Alberto B., 46 anos, a atravessar situação económica difícil. Era professor de culturismo e declarou que chegou a casa do vidente por volta das 12 horas, talvez 10 minutos antes. Como ninguém lhe abriu a porta, foi-se embora. E ainda bem que assim fez, porque estava desagradado com o bruxo e pensava seriamente chamar-lhe a atenção por andar a extorquir-lhe dinheiro sem resultados práticos. Como tristezas não pagam dívidas, resolveu ir passear para a Baixa, mas antes foi almoçar num restaurante caro na zona do Saldanha. Em todo o caso apresentaram-lhe uma conta bastante elevada, no seu entender injustificada e, portanto, pediu a factura do almoço e ainda bem, porque agora servia-lhe de prova. Apresentou a factura mecanografada, referindo uma refeição, sem especificar o que consumiu, mas com data e hora. Tudo parecia correcto e plausível. Garçôa, no entanto, interiorizou que, para quem vivia em dificuldades, almoços assim caros não pareciam aceitáveis.

Depois de ler todos estes relatórios, o inspector levantou-se, passou um pano pelos óculos e ficou pensativo e imóvel no meio do gabinete. Os seus subordinados, que já o conheciam bem, tiveram a consciência de que ele nada tinha concluído. Era inevitável que tudo ia recomeçar, com novas diligências…

Mas num impulso rápido, Garçôa dirigiu-se ao telefone e marcou um número. Quando lhe responderam, pediu uma informação. Tinha à sua frente o bilhete de ingresso no museu, o talão de fornecimento de combustível e a factura do almoço.
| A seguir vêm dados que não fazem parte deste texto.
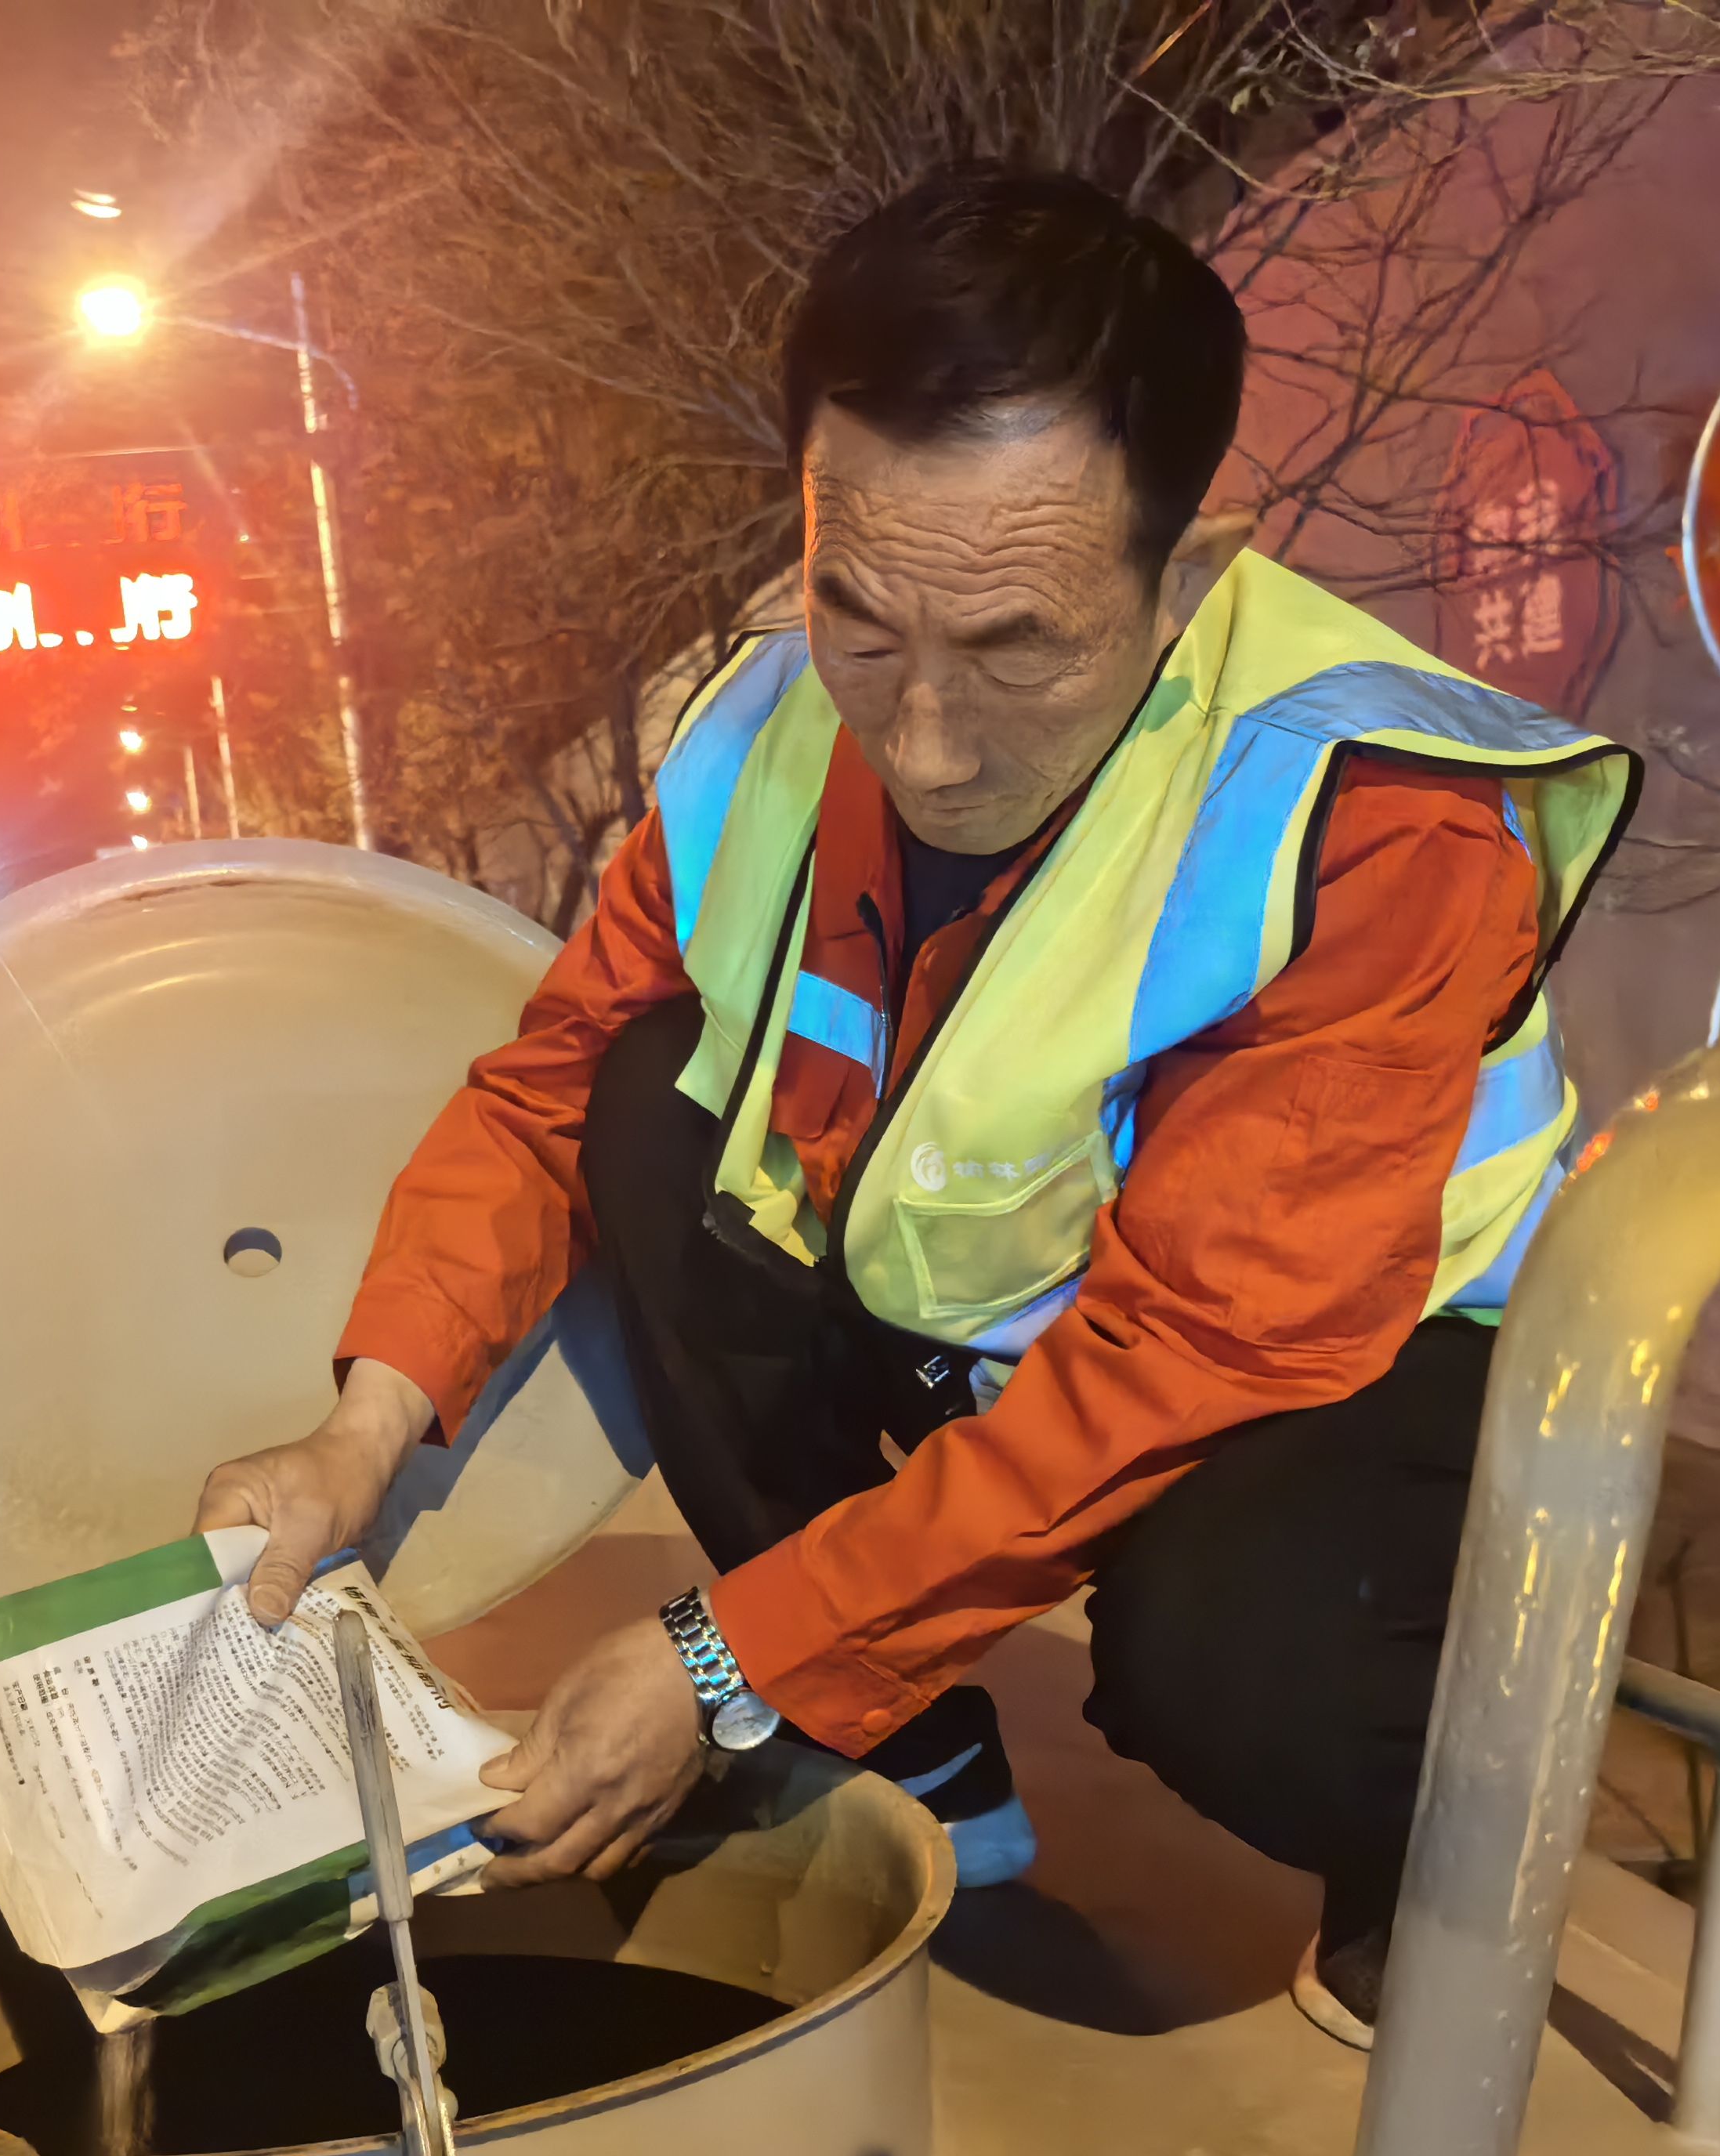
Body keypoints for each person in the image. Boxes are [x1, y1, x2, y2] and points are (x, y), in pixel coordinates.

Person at [196, 165, 1636, 2046]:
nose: (926, 742)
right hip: (991, 1316)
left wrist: (724, 1659)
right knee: (645, 1104)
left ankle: (1405, 1843)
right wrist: (358, 1431)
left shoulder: (1369, 815)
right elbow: (545, 1090)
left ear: (1187, 572)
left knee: (1240, 1668)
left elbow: (1200, 1351)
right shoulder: (763, 729)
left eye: (1018, 646)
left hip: (1339, 1380)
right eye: (860, 618)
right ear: (809, 519)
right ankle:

À medida que lhe iam respondendo, um sorriso ia aflorando ao rosto. Chamou o subordinado mais antigo, que era eu e disse-me:

– Vamos, prepare-se, pois vamos fazer uma detenção. Há um mentiroso nesta história e é ele o criminoso!

Fiquei perplexo. O “teórico” tinha triunfado uma vez mais….

Pergunta-se: Quem é o mentiroso criminoso? Justifique todas as suas afirmações.